Excerpted passage:
/---

It’s a special day when I cover a Java topic. In this one, we’re talking about Enums, and the problem(s) they are intended to solve.
Table of Contents
- Introducing the Problem: Storing Categorical Data
- Using Strings to Track Categorical Data
- Using Integers to Track Categorical Data
- Using Constants to Track Categorical Data
- Using Enums to Track Categorical Data
- Should You Use Enums?
Introducing the Problem: Storing Categorical Data
Recently, I was giving my students an introduction to Enums (which I pronounce as “ee-numb”) because we use them in some of our APIs. However, I didn’t give us enough time to actually cover the topic, so this article is intended to go more in depth for the folks who were interested.
Typically, the way that I introduce enums as a concept is to describe a scenario where enums might be useful and ask students for their approaches. For example, imagine we want to make an object to store a hockey player. There is a lot of information that we might want to store about that player, but for the sake of argument, how might you store the player’s position?
In the world of data science, the player’s position would be referred to as categorical data or nominal data. Categorical data is generally limited in what can be done with it, but in the data visualization space, categories are useful for doing things like coloring points in a scatterplot or grouping data for analysis. As a result, I’m just going to refer to this as the problem of storing categorical data.
Therefore, given the hockey player example, how might you store categorical data? Generally, there are two answers that most folks (i.e., my students) give. The “obvious” answer is to use a string while the slightly less obvious answer is to use an integer. Next, we’ll take a look at these options in detail.

\---

Questions on the material:
1. Answer these questions about the Java enums article:
(a) How does the writer pronounce "Enums"?
(b) In the world of data science, what two terms refer to the player's position?
(c) What two ways of storing categorical data do most of the writer's students suggest?
2. Reproduce the Java enums article from "Typically, the way" up to and including "the player’s position?".
3. Proceed with the Java enums article, starting right after its last sentence.

Records:
/---

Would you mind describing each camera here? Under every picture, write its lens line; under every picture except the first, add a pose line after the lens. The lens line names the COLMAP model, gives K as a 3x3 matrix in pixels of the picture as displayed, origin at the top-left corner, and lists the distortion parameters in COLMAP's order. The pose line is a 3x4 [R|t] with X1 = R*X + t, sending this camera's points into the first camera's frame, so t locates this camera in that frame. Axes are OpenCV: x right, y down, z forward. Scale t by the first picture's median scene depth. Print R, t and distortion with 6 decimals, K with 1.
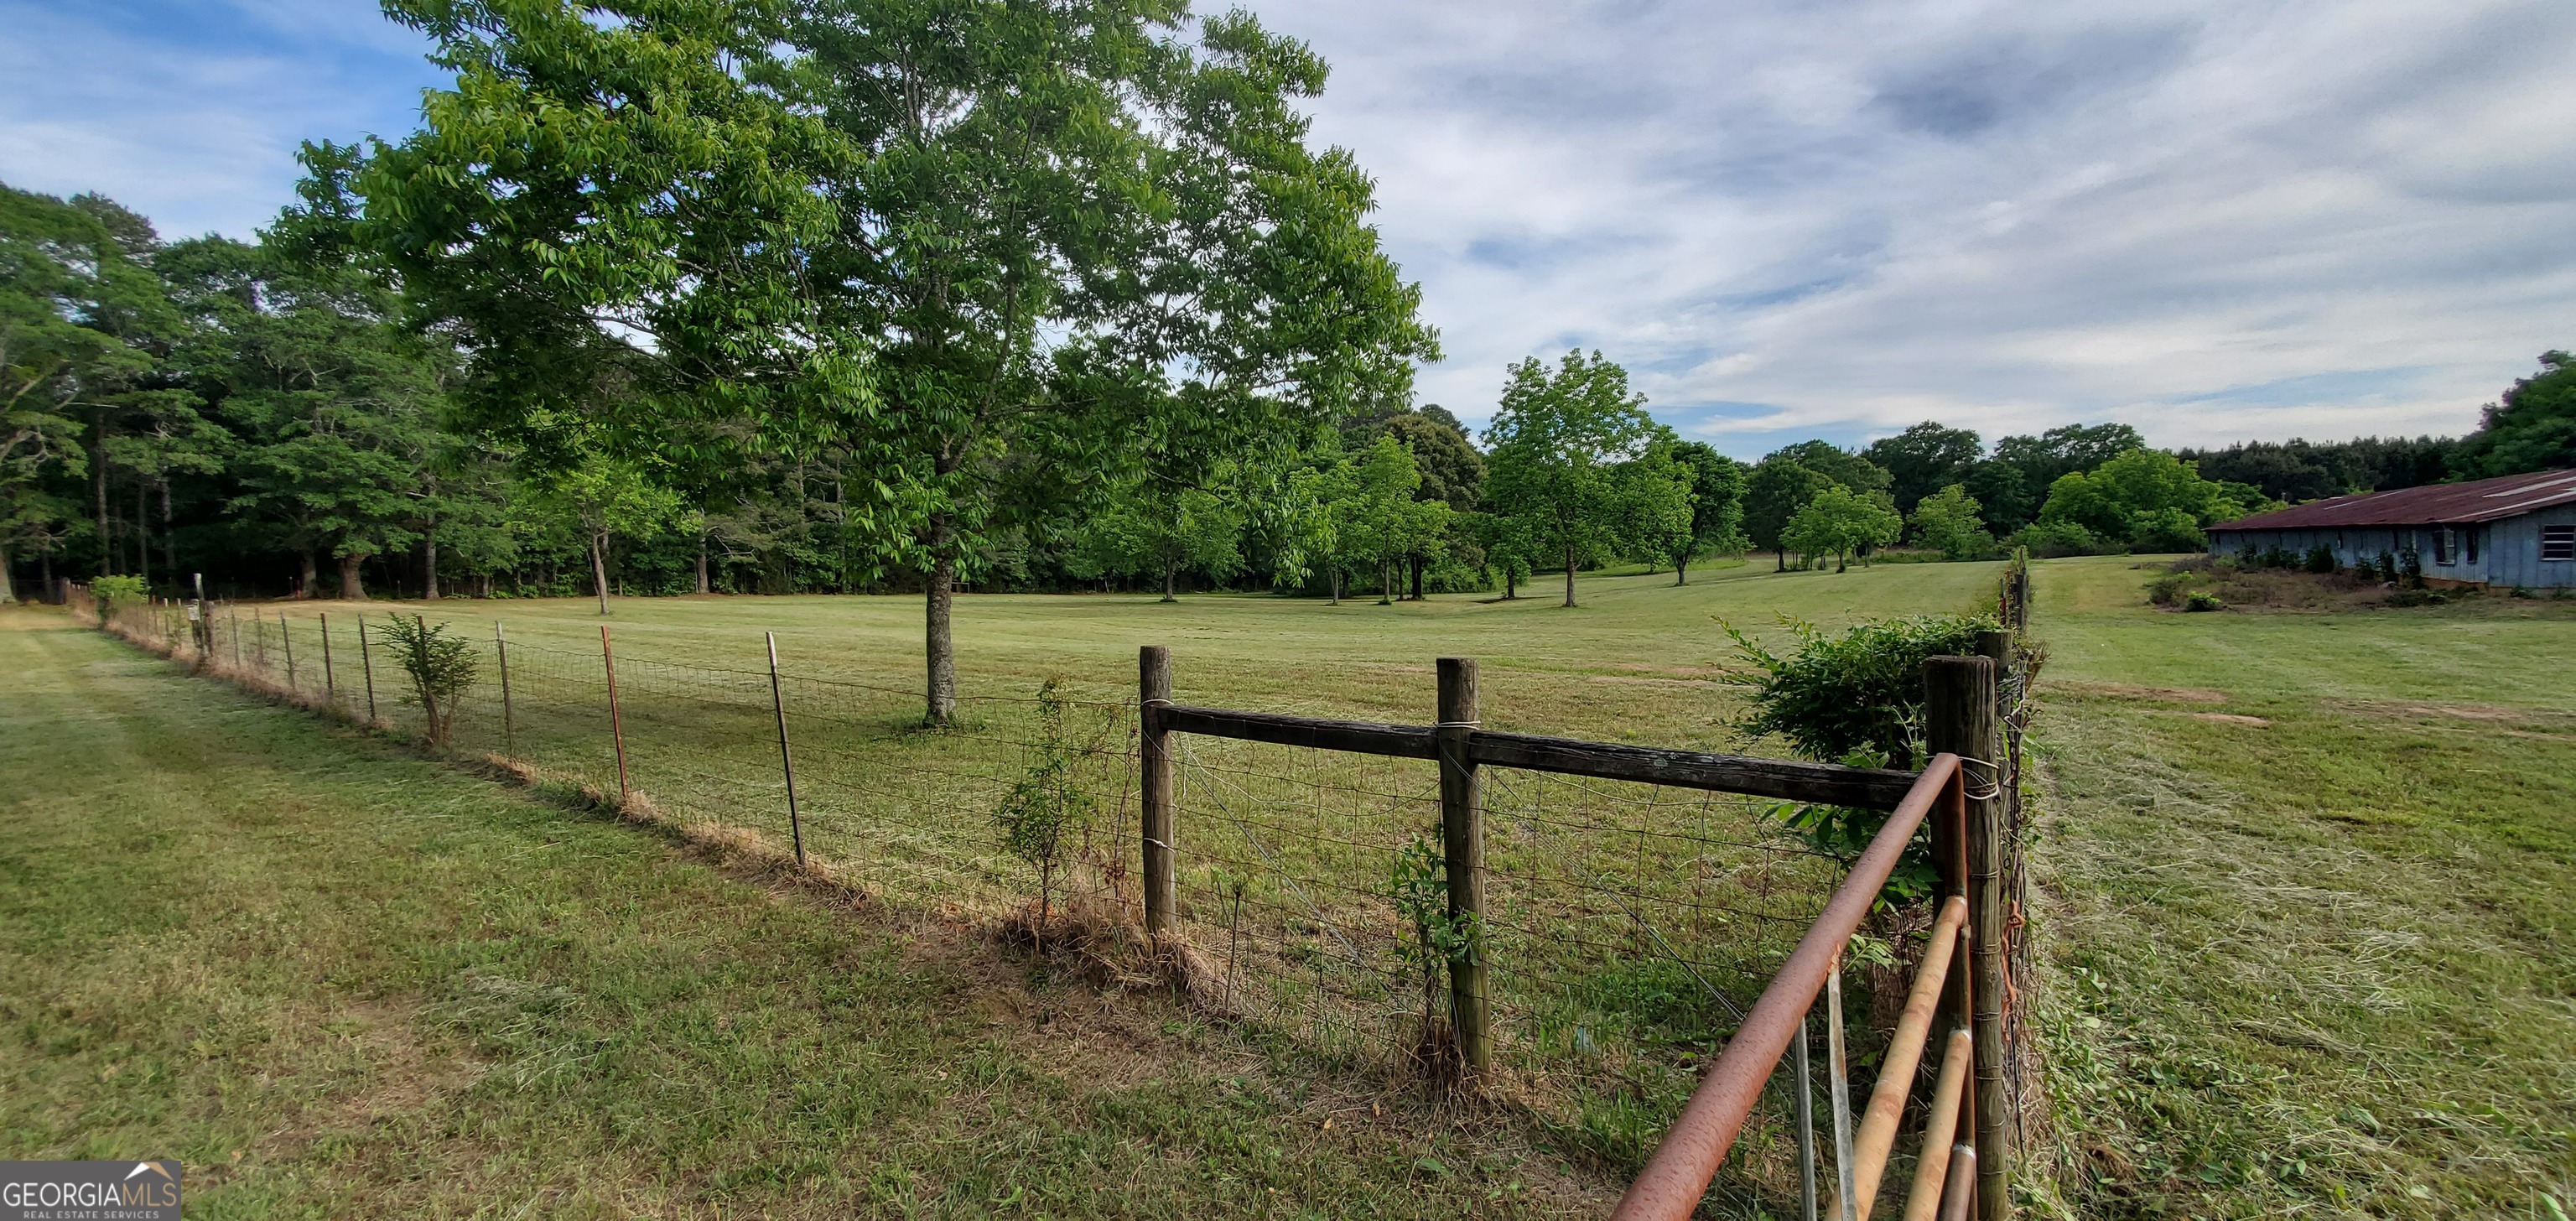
lens RADIAL K [[1021.2, 0, 1288.5], [0, 1021.2, 592.3], [0, 0, 1]] dist [-0.008802, 0.000799]
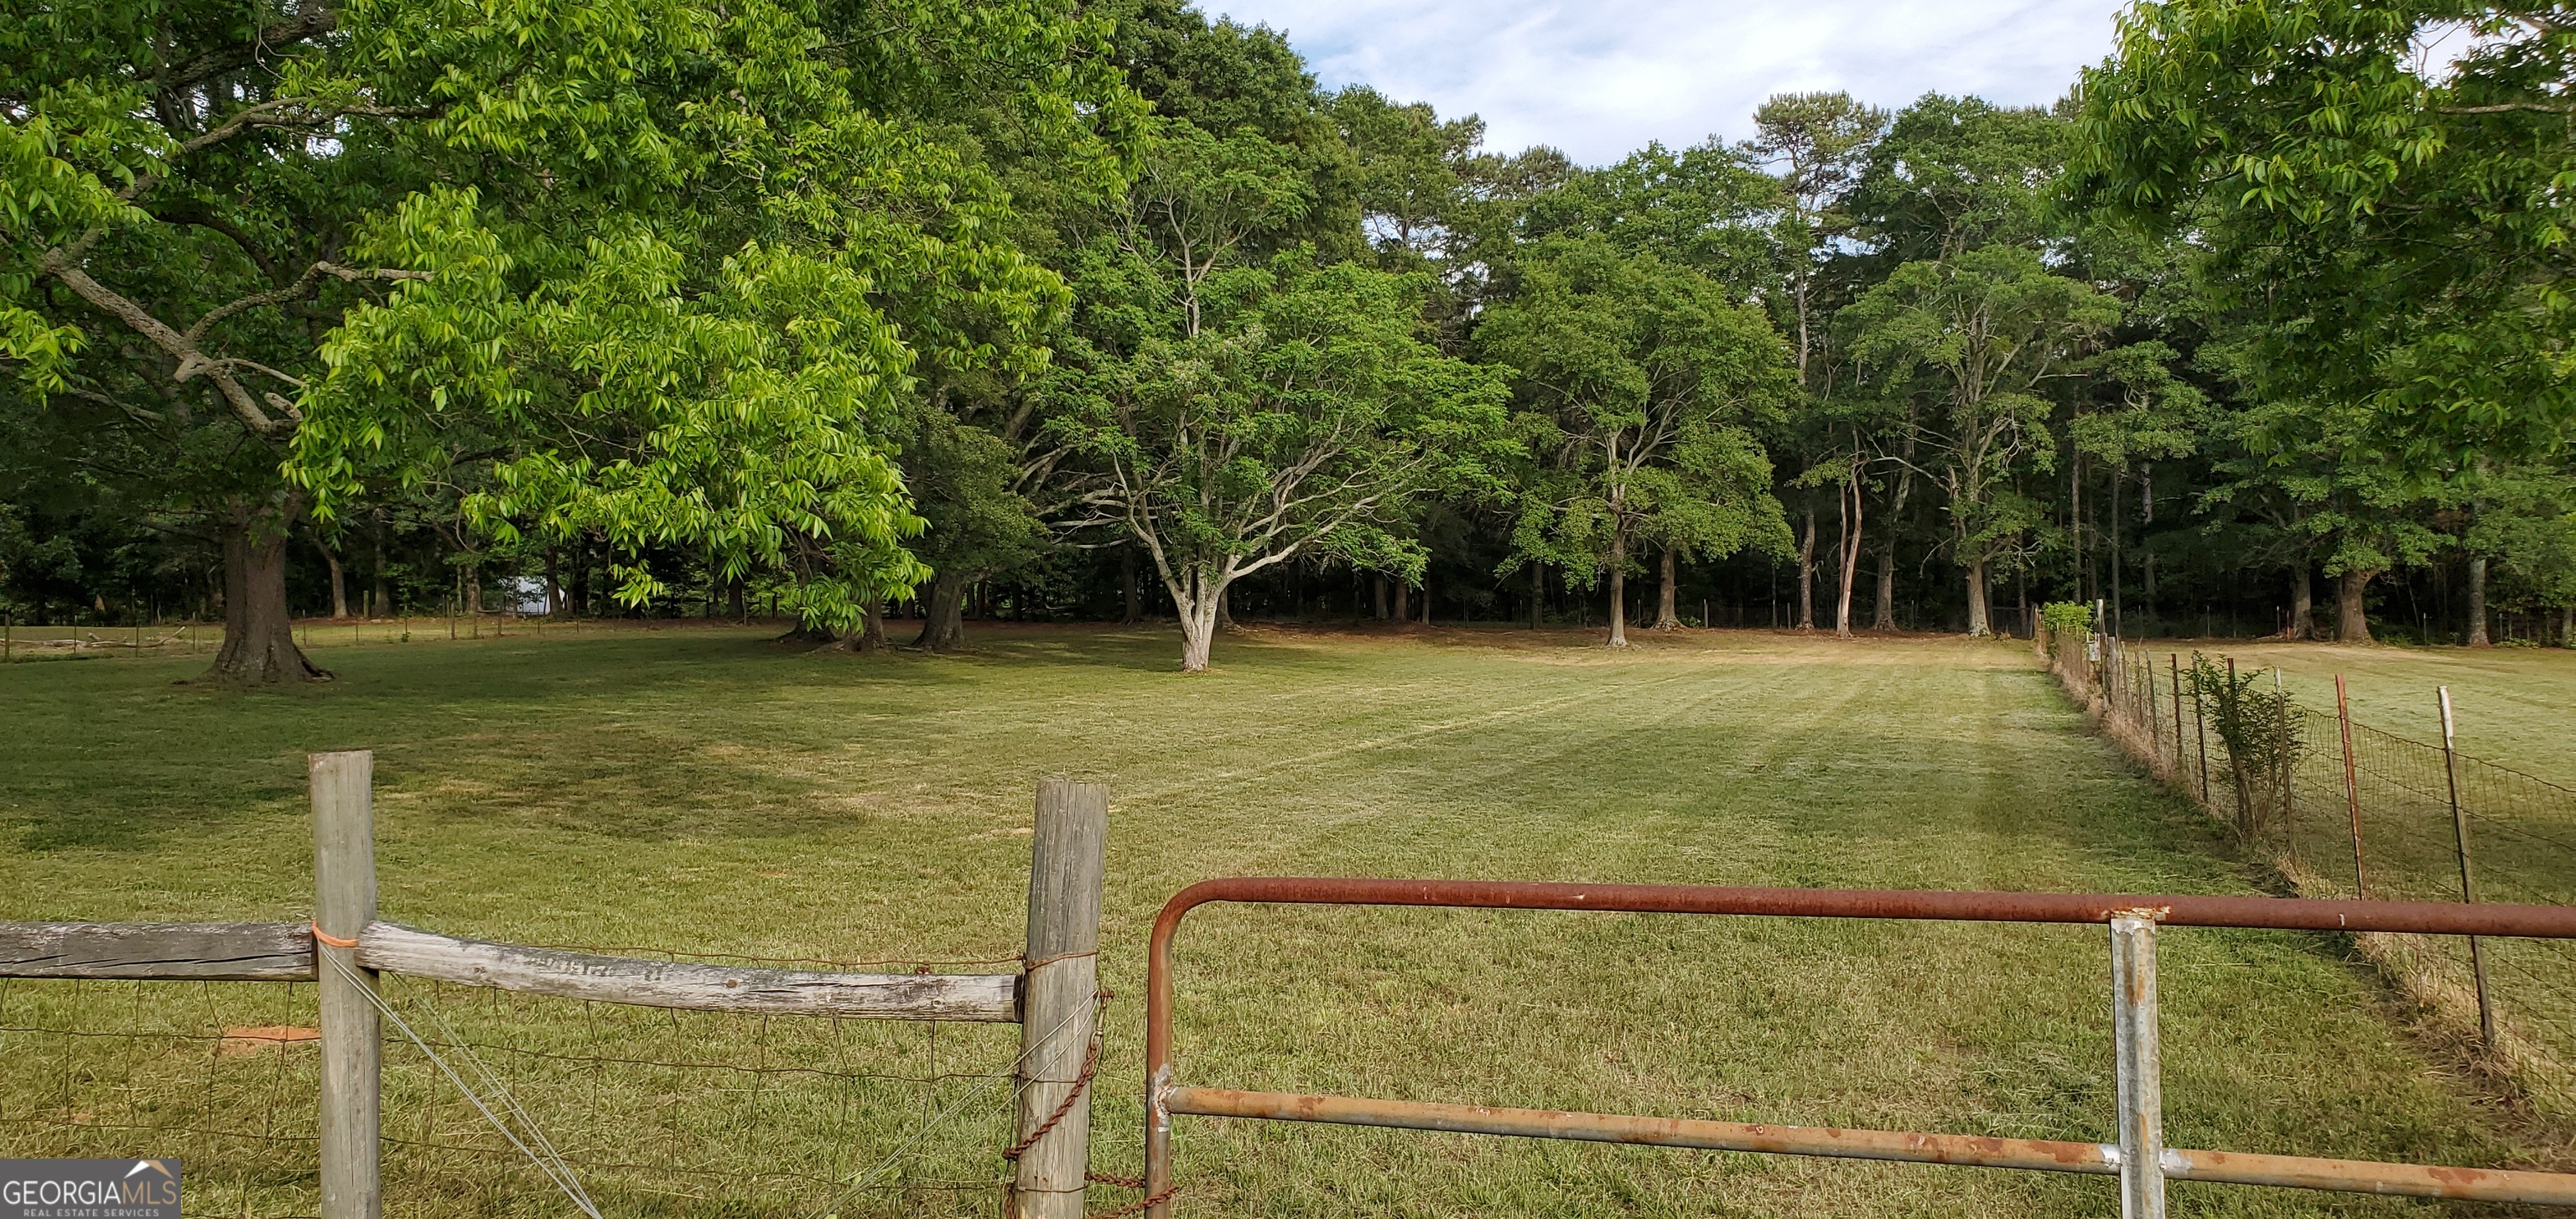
lens RADIAL K [[1995.2, 0, 1220.2], [0, 1995.2, 635.4], [0, 0, 1]] dist [0.033537, -0.030438]
pose [[0.282071, 0.023258, -0.959112, 0.288739], [-0.026893, 0.999505, 0.016329, 0.003188], [0.959017, 0.021188, 0.282557, -0.082579]]
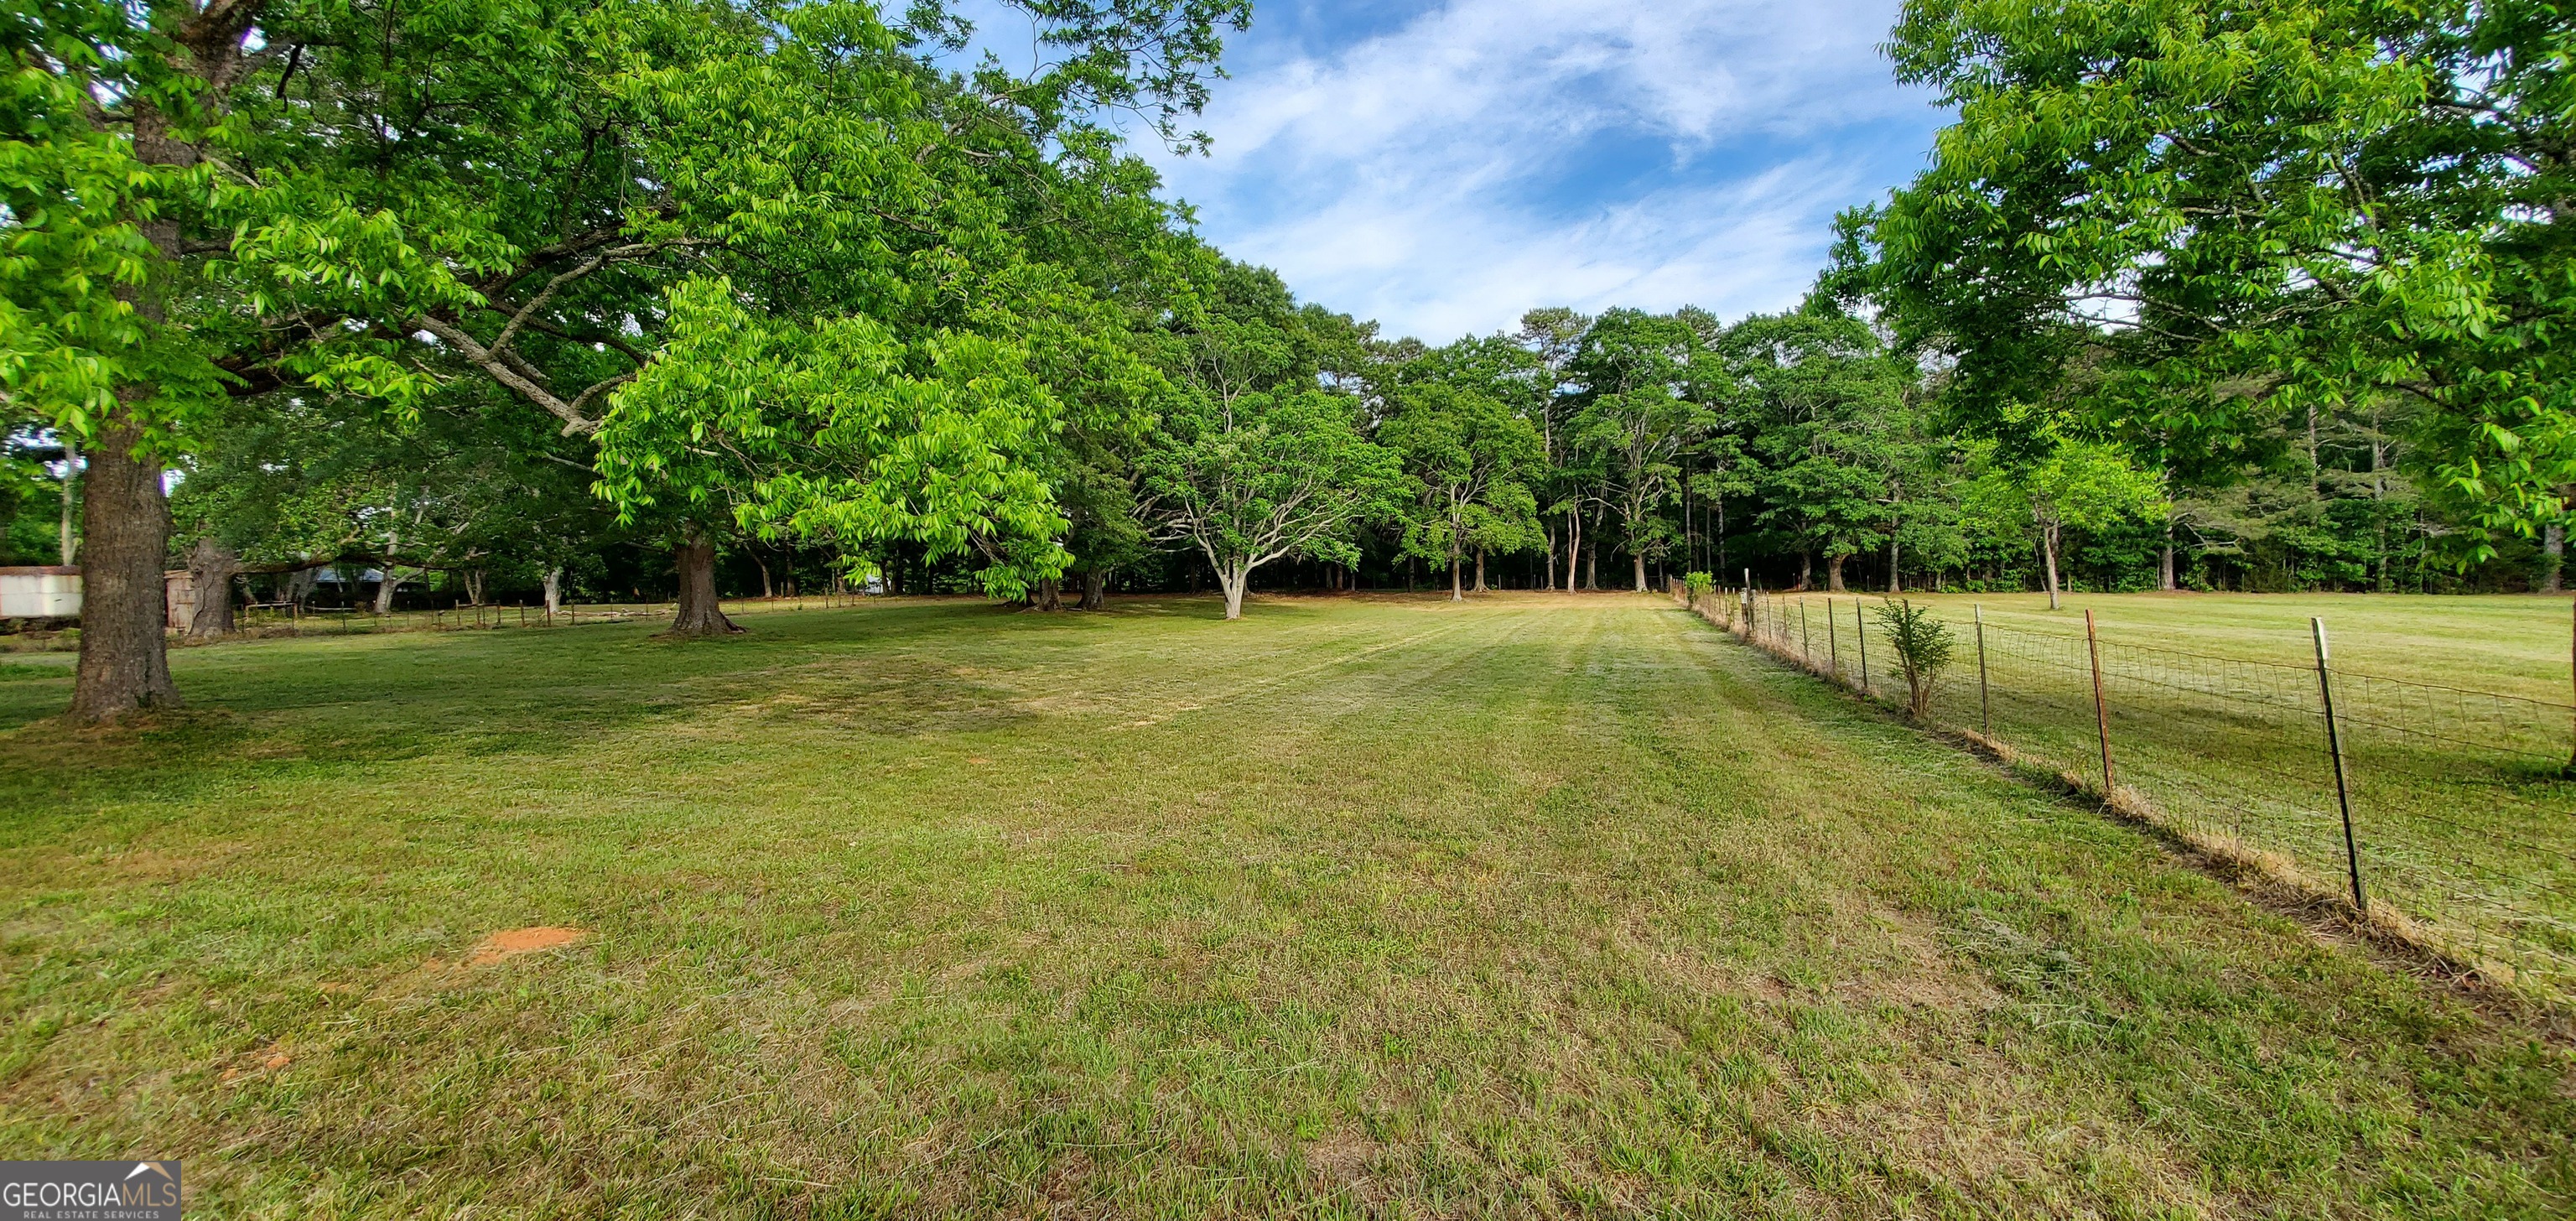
lens RADIAL K [[1021.2, 0, 1293.6], [0, 1021.2, 591.6], [0, 0, 1]] dist [-0.008802, 0.000799]
pose [[0.334336, 0.011782, -0.942380, -0.006606], [-0.009755, 0.999912, 0.009041, 0.009468], [0.942403, 0.006170, 0.334422, -0.030944]]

\---

Task responses:
1.
(a) As "ee-numb."
(b) Categorical data or nominal data.
(c) A string and an integer.

2.
Typically, the way that I introduce enums as a concept is to describe a scenario where enums might be useful and ask students for their approaches. For example, imagine we want to make an object to store a hockey player. There is a lot of information that we might want to store about that player, but for the sake of argument, how might you store the player’s position?

3.
Using Strings to Track Categorical Data
Let’s say we use a String to store our player’s position. That might look as follows in Java:
public class HockeyPlayer { private String position; }
After all, we could store the positions easily as strings (e.g., “Goaltender”, “Center”, “Left Winger”, etc.). But, what’s the problem? In general, I try to stay away from strings whenever possible because of a really common problem: typos. As a silly example of where things can go wrong, consider the following method:
public class HockeyPlayer { private String position; private int goals; private int assists; private int blocks; private int saves; public int getPrimaryMetric() { switch (this.position) { case "Left Winger": case "Right Winger": case "Centre": return this.goals; case "Left Defenseman": case "Right Defenseman": return this.blocks; case "Goaltender": return this.saves; default: return this.blocks; } } }
Like I said, it’s a silly example, but let’s imagine that forwards, defenseman, and goalies have some primary statistic that they’re categorized by. It’s silly because defenseman aren’t really categorized by their blocked shots, but you get the idea.
Anyway, have you spotted the bug yet? If not, it’s the “Centre” typo, and it’s a subtle one. After all, “Centre” is a reasonable spelling in British English. Typically, however, you will see it spelled as “Center” in the context of hockey. The consequence being we return blocks for centers rather than goals.
Now, how long do you think it would take you to spot this bug? If you do proper testing, it might not take you very long to uncover it. However, it’s more likely that this is a private helper method that you’re using throughout your code. In that case, how long do you think it will take you to notice this bug?
Of course, typos aren’t the only problems strings have. You also need to remember to use .equals()
over the equality operator. Likewise, there are plenty of ways that strings can end up with zero width characters in them or other strange characters that resemble more common characters (e.g., the Greek question mark). As a result, I generally try to avoid strings whenever possible.
Using Integers to Track Categorical Data
So, what should we do instead? Another common option is to use integers. The idea being that there is less room for mistakes with integers. After all, it’s possible to use the wrong number, but it’s not as easy to use an invalid number. Here’s the same code with integers instead:
public class HockeyPlayer { private int position; private int goals; private int assists; private int blocks; private int saves; public int getPrimaryMetric() { switch (this.position) { case 0: case 1: case 2: return this.goals; case 3: case 4: return this.blocks; case 5: return this.saves; default: return this.blocks; } } }
Of course, we now have a new problem. What do these numbers mean? Surely, you could litter your code with comments to make it clear what each number means, but you’d have to do that everywhere. Also, comments tend to go out-of-date, meaning they might be lying about what a number means.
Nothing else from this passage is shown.